**Problem requirements:**
Within the listing below, give again exactly the lines between the one containing "nose: (296, 64)" and the one containing "right elbow: (93, 723)", inclusive, pictures left aside.

(Beginning of Provided material)

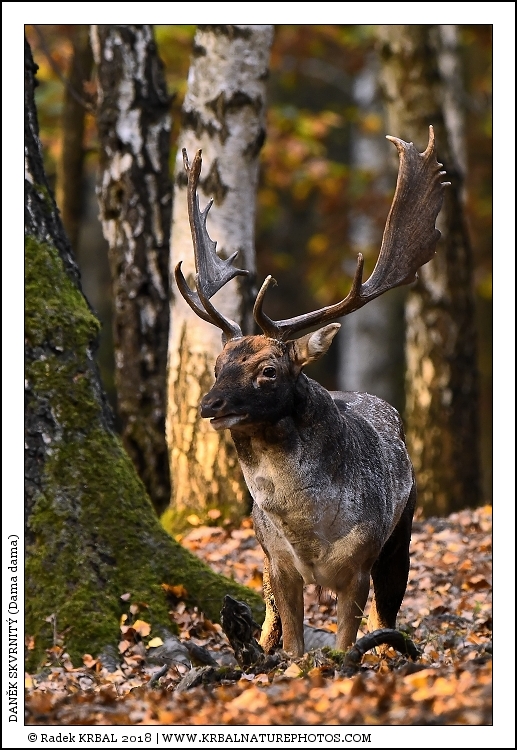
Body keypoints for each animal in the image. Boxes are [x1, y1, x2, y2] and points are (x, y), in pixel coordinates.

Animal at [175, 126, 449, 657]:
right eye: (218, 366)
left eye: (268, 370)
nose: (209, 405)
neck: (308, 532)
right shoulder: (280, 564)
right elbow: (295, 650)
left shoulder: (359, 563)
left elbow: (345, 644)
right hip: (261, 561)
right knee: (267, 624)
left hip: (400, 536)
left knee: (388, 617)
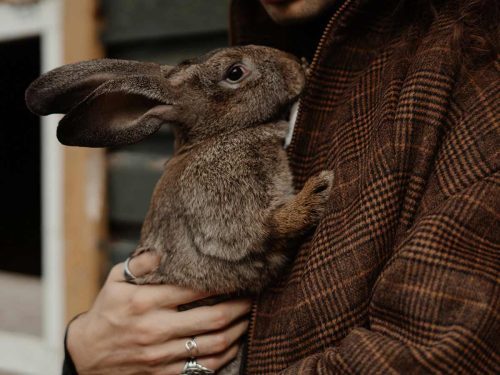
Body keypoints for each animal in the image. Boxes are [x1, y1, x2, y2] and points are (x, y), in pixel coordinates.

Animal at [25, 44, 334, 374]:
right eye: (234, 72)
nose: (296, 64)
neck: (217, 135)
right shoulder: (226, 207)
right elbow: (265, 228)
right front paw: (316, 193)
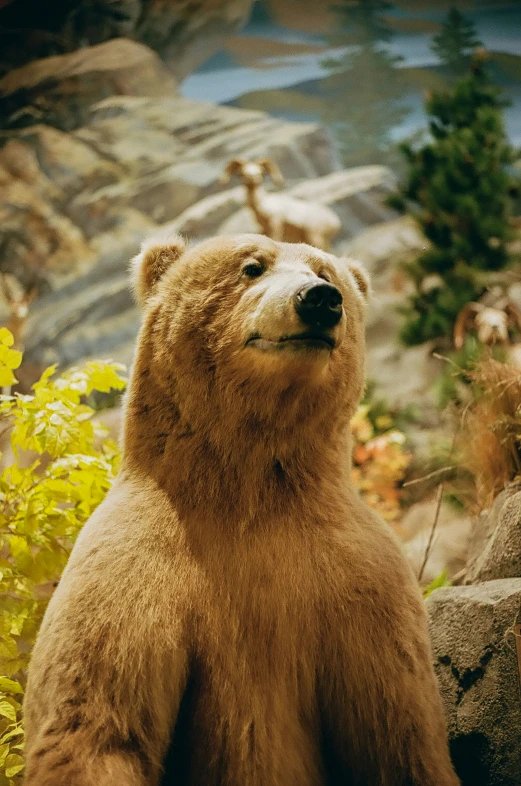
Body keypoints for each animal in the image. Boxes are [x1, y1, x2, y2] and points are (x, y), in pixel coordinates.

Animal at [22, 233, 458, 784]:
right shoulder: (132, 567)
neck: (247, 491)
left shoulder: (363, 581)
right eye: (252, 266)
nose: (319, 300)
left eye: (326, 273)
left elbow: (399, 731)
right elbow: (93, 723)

(End of Provided material)
(Beginning of Provided material)

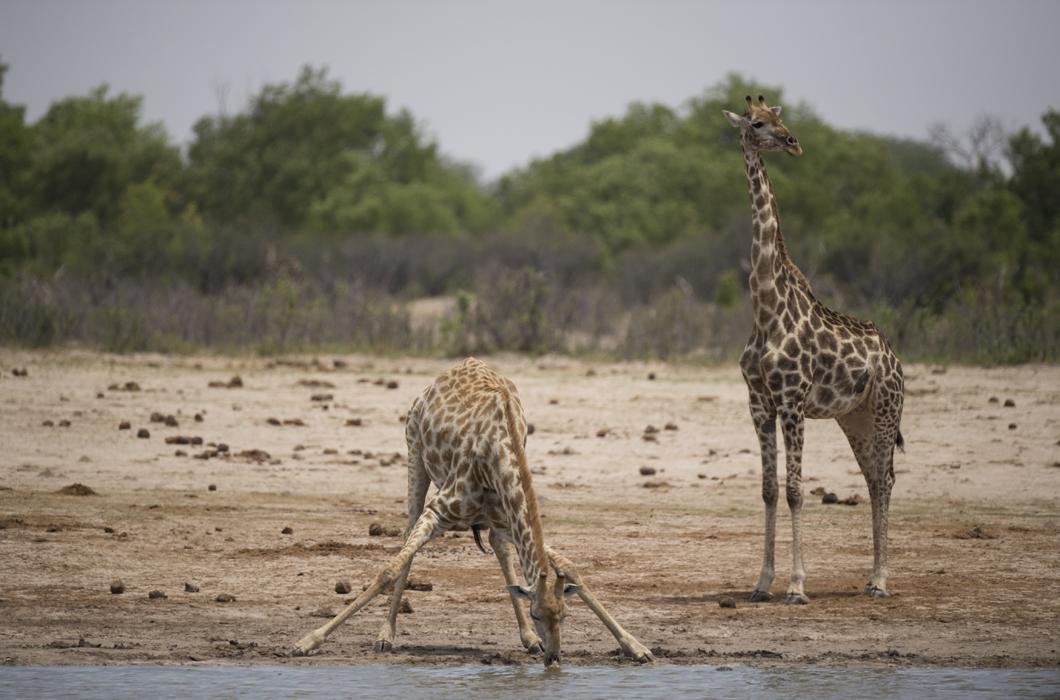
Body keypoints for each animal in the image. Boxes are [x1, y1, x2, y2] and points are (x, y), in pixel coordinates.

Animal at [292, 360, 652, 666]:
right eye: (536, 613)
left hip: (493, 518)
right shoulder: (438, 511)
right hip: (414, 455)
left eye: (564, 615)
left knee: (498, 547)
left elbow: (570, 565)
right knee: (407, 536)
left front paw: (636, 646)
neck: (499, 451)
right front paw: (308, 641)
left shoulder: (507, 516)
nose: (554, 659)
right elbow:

(End of Provided material)

**Task solution:**
nose: (296, 64)
neck: (217, 135)
right shoulder: (226, 207)
right elbow: (265, 228)
right front paw: (316, 193)
Body keypoints for each animal in the image. Boxes are [x1, y1, x2, y2] and points are (x, y), in pixel coordinates.

Animal at [22, 233, 458, 784]:
right shoulder: (132, 567)
neck: (247, 491)
left shoulder: (363, 581)
right eye: (252, 266)
nose: (319, 300)
left eye: (326, 273)
left elbow: (399, 731)
right elbow: (93, 723)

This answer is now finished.